◆ Exercise prompt ◆
From the data below, copy exactly the lines that lie between the one holding "Květen 2017" and the one holding "Listopad 2016", including both, and nothing more.

Exercise material below:

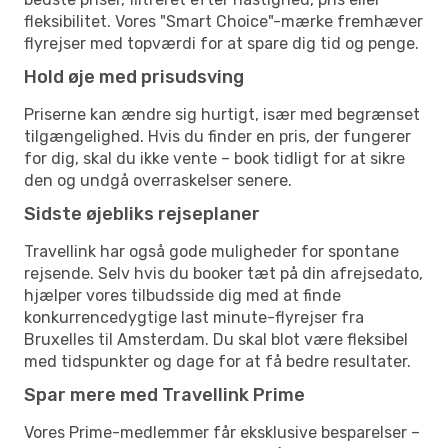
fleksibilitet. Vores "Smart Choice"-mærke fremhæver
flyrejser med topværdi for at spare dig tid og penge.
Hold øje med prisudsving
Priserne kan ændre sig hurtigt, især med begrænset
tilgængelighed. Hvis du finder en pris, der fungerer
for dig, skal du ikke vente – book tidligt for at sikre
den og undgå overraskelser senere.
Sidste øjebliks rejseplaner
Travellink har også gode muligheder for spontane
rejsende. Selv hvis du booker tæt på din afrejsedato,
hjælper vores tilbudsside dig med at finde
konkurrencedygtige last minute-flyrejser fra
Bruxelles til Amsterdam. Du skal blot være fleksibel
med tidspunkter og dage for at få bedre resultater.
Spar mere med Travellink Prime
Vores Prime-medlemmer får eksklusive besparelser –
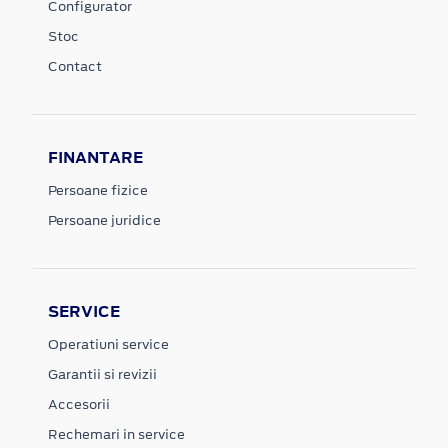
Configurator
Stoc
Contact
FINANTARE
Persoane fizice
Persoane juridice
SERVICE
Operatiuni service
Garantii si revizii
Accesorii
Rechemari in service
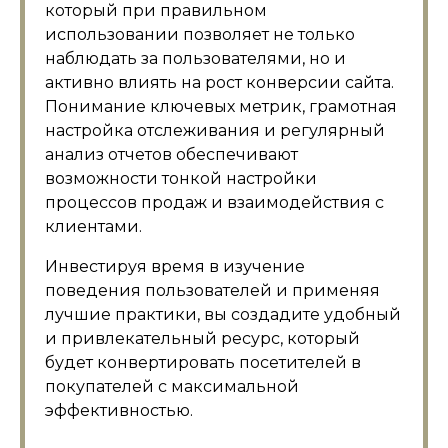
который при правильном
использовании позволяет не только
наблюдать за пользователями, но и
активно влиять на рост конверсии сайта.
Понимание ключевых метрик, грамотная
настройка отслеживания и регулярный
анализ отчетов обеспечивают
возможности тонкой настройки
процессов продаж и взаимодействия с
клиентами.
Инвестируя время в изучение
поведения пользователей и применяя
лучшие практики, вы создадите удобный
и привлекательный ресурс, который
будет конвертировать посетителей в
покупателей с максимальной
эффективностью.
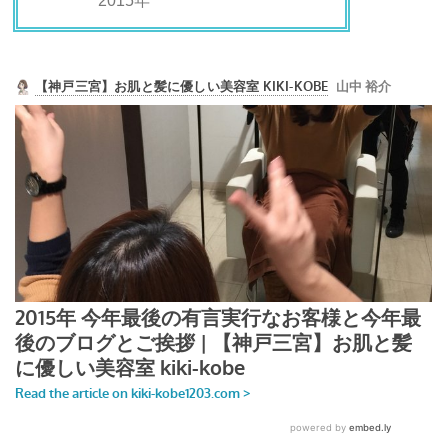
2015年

End of Exercise material.
Exercise material below:

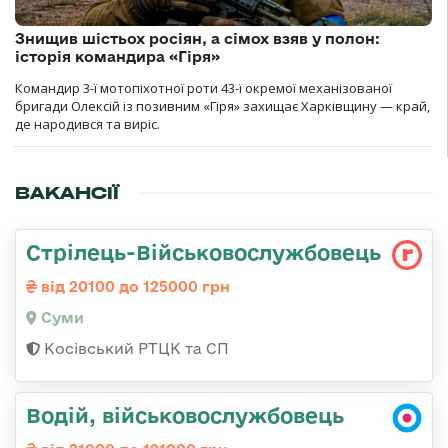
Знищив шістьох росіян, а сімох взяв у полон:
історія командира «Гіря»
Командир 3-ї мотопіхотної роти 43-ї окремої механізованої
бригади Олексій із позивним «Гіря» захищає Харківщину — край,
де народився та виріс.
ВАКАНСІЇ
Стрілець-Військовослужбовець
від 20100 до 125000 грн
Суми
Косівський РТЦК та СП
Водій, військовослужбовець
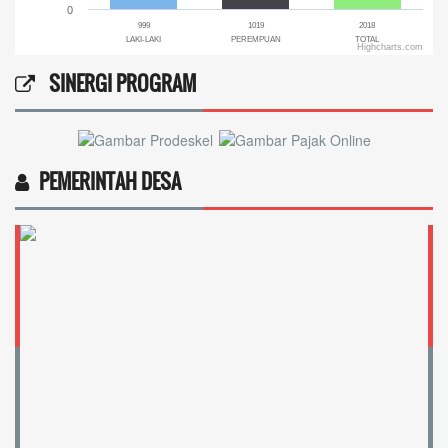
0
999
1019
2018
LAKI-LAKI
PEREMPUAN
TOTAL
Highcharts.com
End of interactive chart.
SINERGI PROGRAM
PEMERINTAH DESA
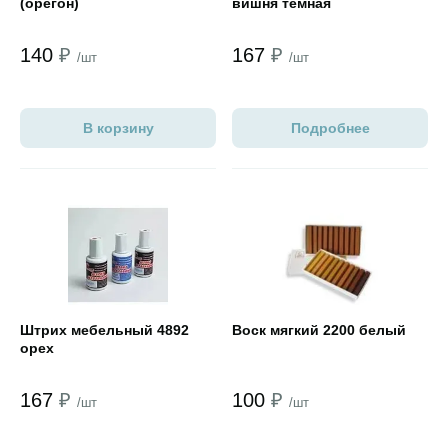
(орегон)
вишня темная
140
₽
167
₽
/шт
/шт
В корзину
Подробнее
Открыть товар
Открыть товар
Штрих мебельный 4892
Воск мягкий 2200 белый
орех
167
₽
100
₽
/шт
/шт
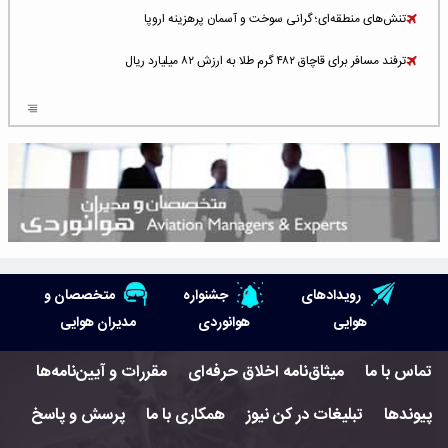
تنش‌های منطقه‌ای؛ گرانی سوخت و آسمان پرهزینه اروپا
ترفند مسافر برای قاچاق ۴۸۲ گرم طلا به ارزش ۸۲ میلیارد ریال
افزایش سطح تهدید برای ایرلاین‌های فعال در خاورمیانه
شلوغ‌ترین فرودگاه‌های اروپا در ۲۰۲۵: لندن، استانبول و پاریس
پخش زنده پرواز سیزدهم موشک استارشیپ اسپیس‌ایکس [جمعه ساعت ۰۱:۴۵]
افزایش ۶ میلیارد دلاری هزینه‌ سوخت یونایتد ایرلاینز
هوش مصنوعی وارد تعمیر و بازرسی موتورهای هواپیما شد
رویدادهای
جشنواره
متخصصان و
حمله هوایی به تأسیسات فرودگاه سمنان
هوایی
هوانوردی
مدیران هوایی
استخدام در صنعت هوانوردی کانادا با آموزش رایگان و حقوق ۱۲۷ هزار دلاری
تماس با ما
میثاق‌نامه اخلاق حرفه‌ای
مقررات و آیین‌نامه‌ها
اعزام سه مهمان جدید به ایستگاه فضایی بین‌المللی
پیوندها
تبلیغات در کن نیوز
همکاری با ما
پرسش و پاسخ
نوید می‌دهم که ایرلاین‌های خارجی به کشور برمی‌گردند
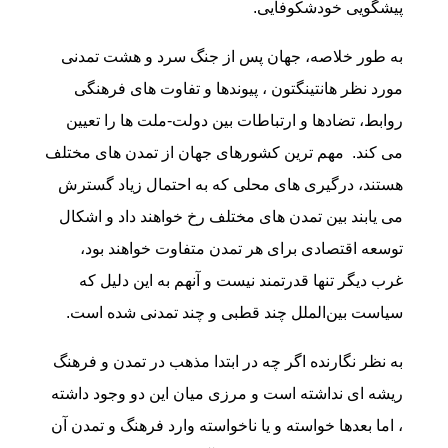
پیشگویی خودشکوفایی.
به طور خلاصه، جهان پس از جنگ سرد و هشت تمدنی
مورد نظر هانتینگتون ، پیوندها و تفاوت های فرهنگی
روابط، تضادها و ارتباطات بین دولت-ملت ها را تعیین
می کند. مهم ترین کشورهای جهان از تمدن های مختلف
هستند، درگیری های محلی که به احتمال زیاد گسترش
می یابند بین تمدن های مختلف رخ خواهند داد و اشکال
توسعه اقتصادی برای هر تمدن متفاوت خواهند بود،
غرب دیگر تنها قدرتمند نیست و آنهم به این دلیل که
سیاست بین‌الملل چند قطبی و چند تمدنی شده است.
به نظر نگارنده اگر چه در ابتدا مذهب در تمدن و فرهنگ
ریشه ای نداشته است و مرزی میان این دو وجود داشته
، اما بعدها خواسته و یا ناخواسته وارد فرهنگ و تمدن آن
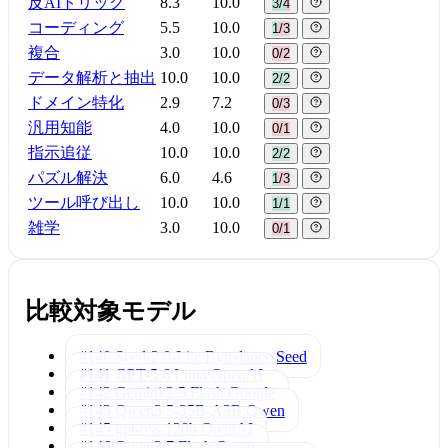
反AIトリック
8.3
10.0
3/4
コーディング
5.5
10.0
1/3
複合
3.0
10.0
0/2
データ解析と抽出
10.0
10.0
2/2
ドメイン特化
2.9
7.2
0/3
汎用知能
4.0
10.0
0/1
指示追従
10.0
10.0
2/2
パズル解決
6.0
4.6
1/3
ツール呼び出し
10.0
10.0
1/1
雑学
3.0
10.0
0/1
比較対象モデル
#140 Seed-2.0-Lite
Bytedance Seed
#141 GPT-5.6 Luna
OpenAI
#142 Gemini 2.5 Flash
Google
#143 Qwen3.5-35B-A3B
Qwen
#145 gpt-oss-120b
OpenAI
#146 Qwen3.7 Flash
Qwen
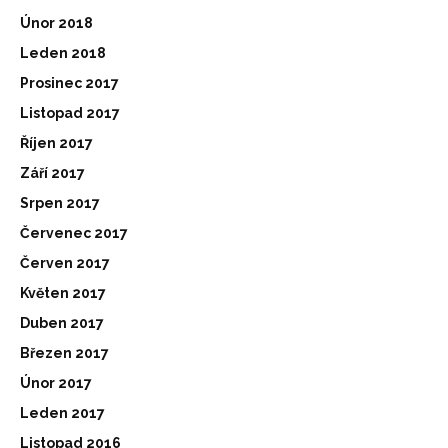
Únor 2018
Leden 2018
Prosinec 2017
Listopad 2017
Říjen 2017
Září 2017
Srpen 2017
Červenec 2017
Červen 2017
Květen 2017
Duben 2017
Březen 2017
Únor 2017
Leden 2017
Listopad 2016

End of Exercise material.
Exercise material below:

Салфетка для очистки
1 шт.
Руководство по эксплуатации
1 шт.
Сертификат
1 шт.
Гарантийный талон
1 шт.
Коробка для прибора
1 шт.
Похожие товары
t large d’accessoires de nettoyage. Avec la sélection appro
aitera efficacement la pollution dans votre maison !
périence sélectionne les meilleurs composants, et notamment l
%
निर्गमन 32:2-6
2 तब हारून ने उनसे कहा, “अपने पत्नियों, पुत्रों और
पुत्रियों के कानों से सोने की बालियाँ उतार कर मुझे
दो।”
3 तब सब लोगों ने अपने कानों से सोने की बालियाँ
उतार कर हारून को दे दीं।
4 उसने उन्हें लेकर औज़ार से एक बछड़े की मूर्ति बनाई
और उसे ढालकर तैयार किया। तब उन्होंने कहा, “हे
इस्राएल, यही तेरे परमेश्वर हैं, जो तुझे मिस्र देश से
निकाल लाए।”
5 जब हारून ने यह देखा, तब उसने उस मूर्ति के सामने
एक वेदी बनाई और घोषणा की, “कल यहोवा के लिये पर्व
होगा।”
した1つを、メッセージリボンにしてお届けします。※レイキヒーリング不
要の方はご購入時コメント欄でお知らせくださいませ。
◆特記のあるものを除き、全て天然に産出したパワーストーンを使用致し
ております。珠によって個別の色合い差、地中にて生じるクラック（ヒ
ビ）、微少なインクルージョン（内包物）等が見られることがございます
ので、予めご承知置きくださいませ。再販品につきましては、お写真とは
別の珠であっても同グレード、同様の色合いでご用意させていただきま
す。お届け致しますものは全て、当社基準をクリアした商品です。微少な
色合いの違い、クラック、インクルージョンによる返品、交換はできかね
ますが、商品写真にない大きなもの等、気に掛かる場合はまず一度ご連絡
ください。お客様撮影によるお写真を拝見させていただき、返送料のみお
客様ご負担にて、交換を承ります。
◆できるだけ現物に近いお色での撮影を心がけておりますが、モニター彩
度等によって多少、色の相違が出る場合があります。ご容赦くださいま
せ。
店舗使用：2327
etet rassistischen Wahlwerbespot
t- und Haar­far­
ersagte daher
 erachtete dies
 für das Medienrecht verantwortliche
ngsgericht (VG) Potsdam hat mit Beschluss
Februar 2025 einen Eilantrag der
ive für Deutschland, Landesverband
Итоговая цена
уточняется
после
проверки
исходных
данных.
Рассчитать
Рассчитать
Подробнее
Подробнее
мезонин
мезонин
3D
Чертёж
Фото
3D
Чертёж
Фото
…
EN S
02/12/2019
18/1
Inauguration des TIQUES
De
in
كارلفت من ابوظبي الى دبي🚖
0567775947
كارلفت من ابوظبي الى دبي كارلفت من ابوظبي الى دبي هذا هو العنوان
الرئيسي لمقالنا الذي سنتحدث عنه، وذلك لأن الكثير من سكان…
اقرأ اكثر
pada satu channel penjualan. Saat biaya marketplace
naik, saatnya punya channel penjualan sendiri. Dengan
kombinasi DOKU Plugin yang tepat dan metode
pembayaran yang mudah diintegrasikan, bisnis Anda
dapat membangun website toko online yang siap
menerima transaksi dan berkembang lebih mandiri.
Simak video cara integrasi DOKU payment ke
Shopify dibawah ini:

End of Exercise material.

◆ Result ◆
Květen 2017
Duben 2017
Březen 2017
Únor 2017
Leden 2017
Listopad 2016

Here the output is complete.